Prince Edward County, in Ontario, is a beautiful area with quaint B&Bs and terrific wineries - it makes for a fantastic long weekend. Spirit your significant other away here and they will love you forever. And - it boasts a micro-distillery: 66 Gilead.

I don't know much about them, but they make for a nice visit as it is on a beautiful farm, and a cooper works on the property. And when you visit, you will see that they are as hand-crafted as Still Waters, if not more so. They have distilled vodka, gin and shochu and have recently done a few whiskies - small batch, non-coloured and non-chill-filtered.

Wild Oak is a bourbon-style whisky, chiefly corn with rye, wheat and "a hint of smoke" (whatever that means). It is distilled in a copper pot still and aged in new charred oak casks.

The colour is a reddish deep gold. On the nose I get sandalwood, strong oak, underripe green banana and a hint of patchouli (which I find unpleasant, but it's minor). Definitely a young whisky, despite the colour - it has some of the qualities of a grappa. There is smoke but I cannot quite place the source - though it's wood, not peat. Cherrywood? Something in it reminds me of a smoky whisky from another micro-distiller, Corsair in Tennessee, called Triple Smoke. A weird note of...Aquafresh (yeah, I know...) Water brings out the rye and more woodsmoke. All over the place but never boring.

On the palate there are more raw wood notes - more pine than oak. Indeterminate herbs, cherries, ginger, chili pepper and that odd sandalwood/patchouli quality. Water evens things out a bit, adding rye spice. Again - there is nothing quite like it but it doesn't fully work.

The finish is spicy but otherwise very nondescript - a bit of oak at the death. Well, this one's a little nuts. On one hand, you can tell it's young. On the other, it's very oaky. How is this possible? New charred oak, which is very unusual as the sole wood influence of a Canadian whisky. Even the colour tells you this has huge wood, despite its youthful qualities. And this one is really hard to score. If I take apart its individual elements - nose, taste, finish and balance - it scores low. But my gut would score it higher overall just because it's so goddamn weird. In other words, it's greater than the sum of its parts. Though as one friend put it, "It's not quite ready for prime time." 66 Gilead is an interesting distillery (and definitely worth a visit) and I'm excited to see what it can do with longer maturation.

1 comments

@Victor
Victor commented

The usual reason for big oak influence using new wood but short aging is heavy char. Heavy char opens up the pores of the wood to the maximum possible. It is a common approach with US microdistillers. Personally I don't like to taste heavy char in whisk(e)y and I don't think that using heavy char with short aging usually works very well.
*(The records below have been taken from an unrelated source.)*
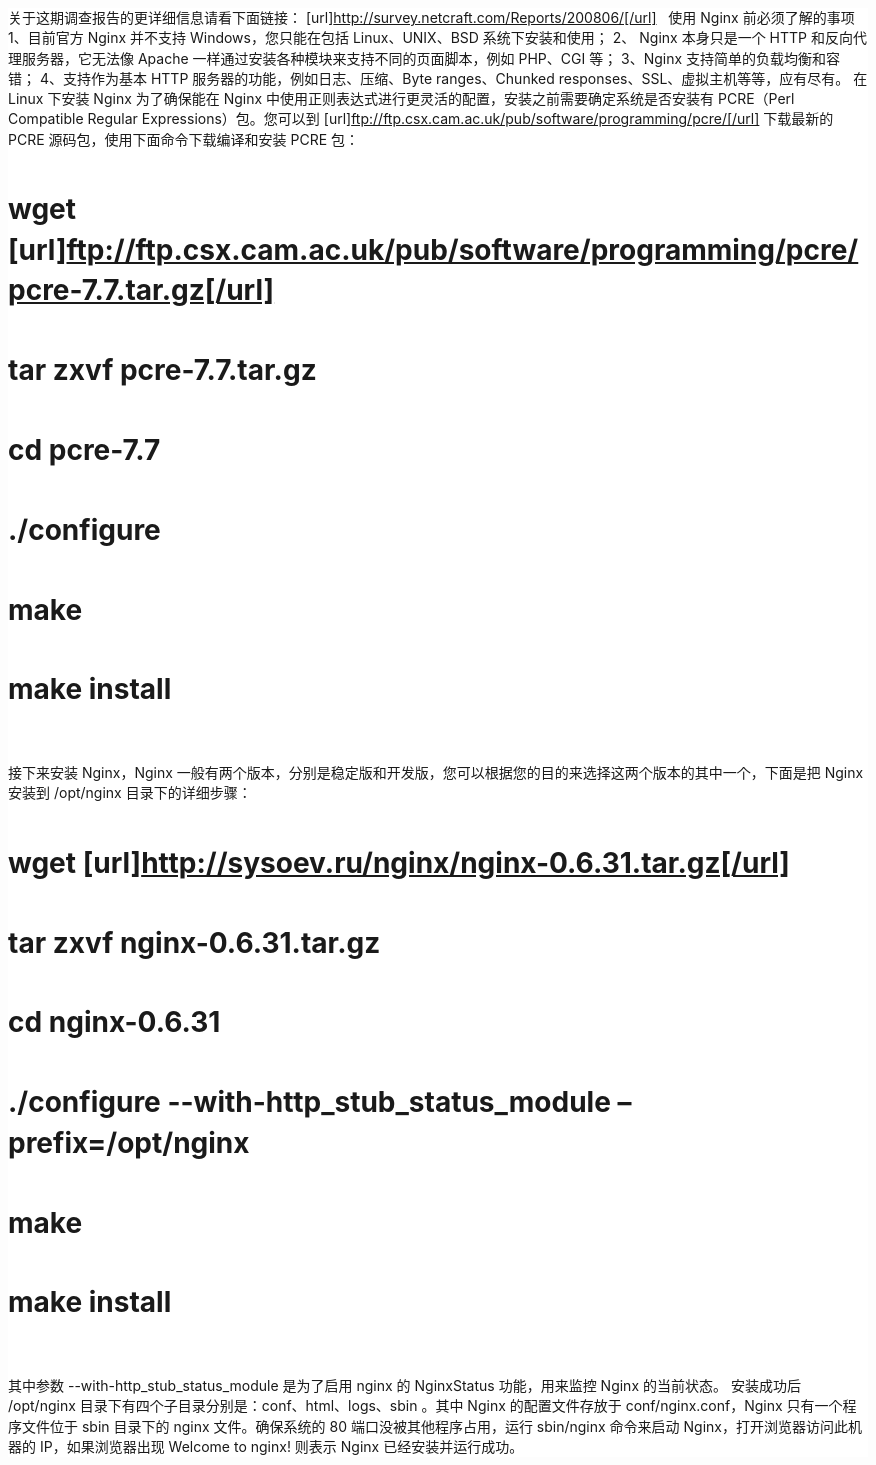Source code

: 关于这期调查报告的更详细信息请看下面链接：
[url]http://survey.netcraft.com/Reports/200806/[/url]
 
使用 Nginx 前必须了解的事项
1、目前官方 Nginx 并不支持 Windows，您只能在包括 Linux、UNIX、BSD 系统下安装和使用；
2、 Nginx 本身只是一个 HTTP 和反向代理服务器，它无法像 Apache 一样通过安装各种模块来支持不同的页面脚本，例如 PHP、CGI 等；
3、Nginx 支持简单的负载均衡和容错；
4、支持作为基本 HTTP 服务器的功能，例如日志、压缩、Byte ranges、Chunked responses、SSL、虚拟主机等等，应有尽有。
在 Linux 下安装 Nginx
为了确保能在 Nginx 中使用正则表达式进行更灵活的配置，安装之前需要确定系统是否安装有 PCRE（Perl Compatible Regular Expressions）包。您可以到 [url]ftp://ftp.csx.cam.ac.uk/pub/software/programming/pcre/[/url] 下载最新的 PCRE 源码包，使用下面命令下载编译和安装 PCRE 包：
# wget [url]ftp://ftp.csx.cam.ac.uk/pub/software/programming/pcre/pcre-7.7.tar.gz[/url]
# tar zxvf pcre-7.7.tar.gz
# cd pcre-7.7
# ./configure
# make
# make install
   

接下来安装 Nginx，Nginx 一般有两个版本，分别是稳定版和开发版，您可以根据您的目的来选择这两个版本的其中一个，下面是把 Nginx 安装到 /opt/nginx 目录下的详细步骤：
# wget [url]http://sysoev.ru/nginx/nginx-0.6.31.tar.gz[/url]
# tar zxvf nginx-0.6.31.tar.gz
# cd nginx-0.6.31
# ./configure --with-http_stub_status_module –prefix=/opt/nginx
# make
# make install
   

其中参数 --with-http_stub_status_module 是为了启用 nginx 的 NginxStatus 功能，用来监控 Nginx 的当前状态。
安装成功后 /opt/nginx 目录下有四个子目录分别是：conf、html、logs、sbin 。其中 Nginx 的配置文件存放于 conf/nginx.conf，Nginx 只有一个程序文件位于 sbin 目录下的 nginx 文件。确保系统的 80 端口没被其他程序占用，运行 sbin/nginx 命令来启动 Nginx，打开浏览器访问此机器的 IP，如果浏览器出现 Welcome to nginx! 则表示 Nginx 已经安装并运行成功。
 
Another possibility for young age but substantial wood influence is the use of smaller barrels. Connosr member @TwinValley makes really excellent whiskey using new charred oak in small barrels, 10 gallons I believe. He gets fabulous flavour at around 60% abv with one year's aging, plus or minus a few months. He also sells his whiskeys at conventional lower abvs for those who don't want to pay the price for his precious few barrel strength bottles.

Yes, 66 Gilead has much opportunity to shine, given additional aging...and distilling experience. Thanks for your review.